## What needs to be done:
The answer must consist solely of the lines from the line with "world’s best known" to the final line of the data below, reproduced exactly, pictures omitted.
··· Exercise input ···
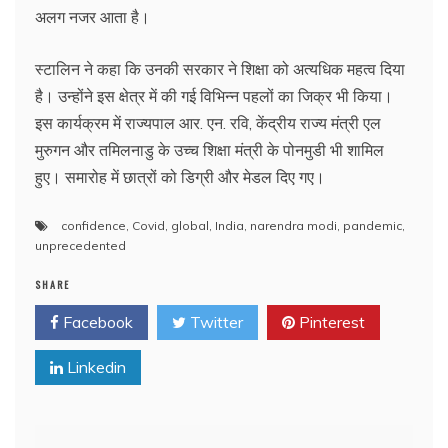
अलग नजर आता है।
स्टालिन ने कहा कि उनकी सरकार ने शिक्षा को अत्यधिक महत्व दिया
है। उन्होंने इस क्षेत्र में की गई विभिन्न पहलों का जिक्र भी किया।
इस कार्यक्रम में राज्यपाल आर. एन. रवि, केंद्रीय राज्य मंत्री एल
मुरुगन और तमिलनाडु के उच्च शिक्षा मंत्री के पोनमुडी भी शामिल
हुए। समारोह में छात्रों को डिग्री और मेडल दिए गए।
confidence
,
Covid
,
global
,
India
,
narendra modi
,
pandemic
,
unprecedented
SHARE
Facebook
Twitter
Pinterest
Linkedin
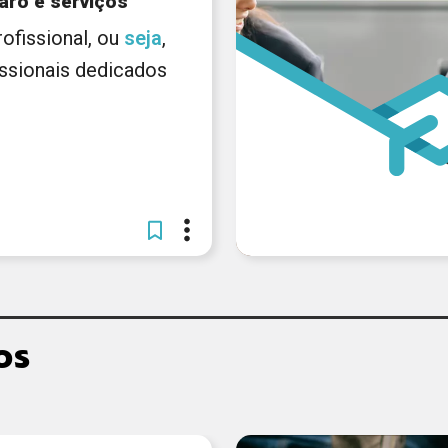
aro e serviços
 profissional, ou
seja
,
issionais dedicados
os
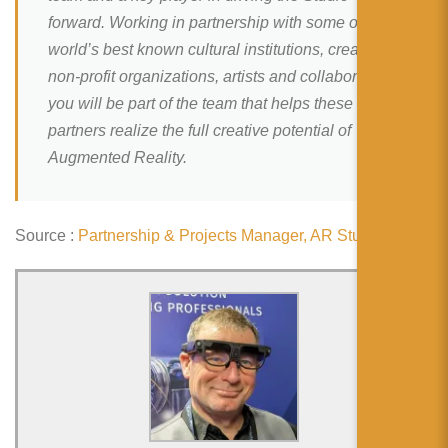
简体中文
forward. Working in partnership with some of the
日本語
world’s best known cultural institutions, creators,
non-profit organizations, artists and collaborators
Español
you will be part of the team that helps these
partners realize the full creative potential of
Augmented Reality.
Source :
Partnership & Projects Manager, AR Studio, Paris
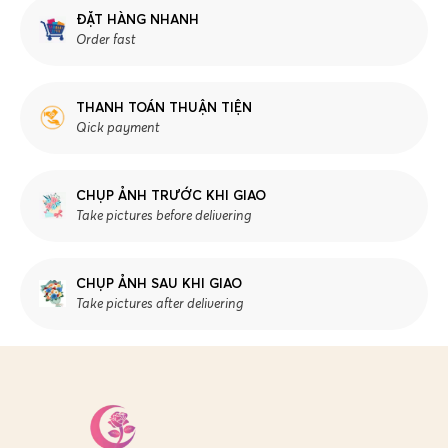
ĐẶT HÀNG NHANH
Order fast
THANH TOÁN THUẬN TIỆN
Qick payment
CHỤP ẢNH TRƯỚC KHI GIAO
Take pictures before delivering
CHỤP ẢNH SAU KHI GIAO
Take pictures after delivering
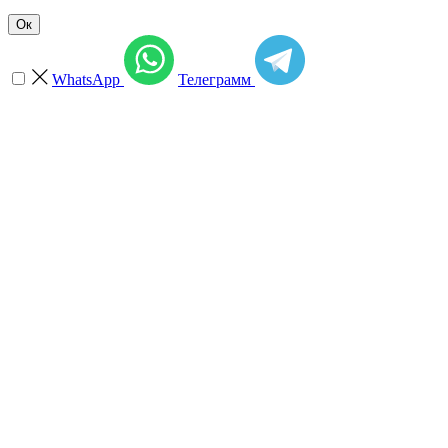
Ок
WhatsApp
Телеграмм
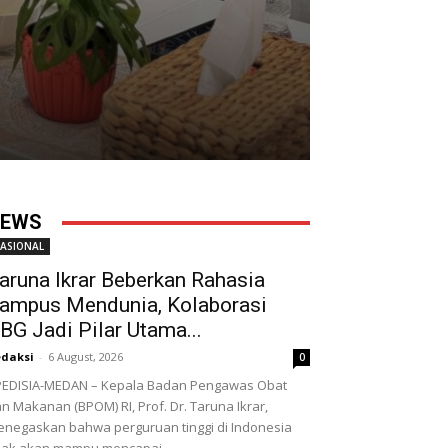
EWS
ASIONAL
aruna Ikrar Beberkan Rahasia
ampus Mendunia, Kolaborasi
BG Jadi Pilar Utama...
daksi
-
6 August, 2026
0
EDISIA-MEDAN – Kepala Badan Pengawas Obat
n Makanan (BPOM) RI, Prof. Dr. Taruna Ikrar,
negaskan bahwa perguruan tinggi di Indonesia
···
## Answer box:
world’s best known cultural institutions, creators,
non-profit organizations, artists and collaborators
Español
you will be part of the team that helps these
partners realize the full creative potential of
Augmented Reality.
Source :
Partnership & Projects Manager, AR Studio, Paris
ĐẶT HÀNG NHANH
Order fast
THANH TOÁN THUẬN TIỆN
Qick payment
CHỤP ẢNH TRƯỚC KHI GIAO
Take pictures before delivering
CHỤP ẢNH SAU KHI GIAO
Take pictures after delivering
Ок
WhatsApp
Телеграмм
EWS
ASIONAL
aruna Ikrar Beberkan Rahasia
ampus Mendunia, Kolaborasi
BG Jadi Pilar Utama...
daksi
-
6 August, 2026
0
EDISIA-MEDAN – Kepala Badan Pengawas Obat
n Makanan (BPOM) RI, Prof. Dr. Taruna Ikrar,
negaskan bahwa perguruan tinggi di Indonesia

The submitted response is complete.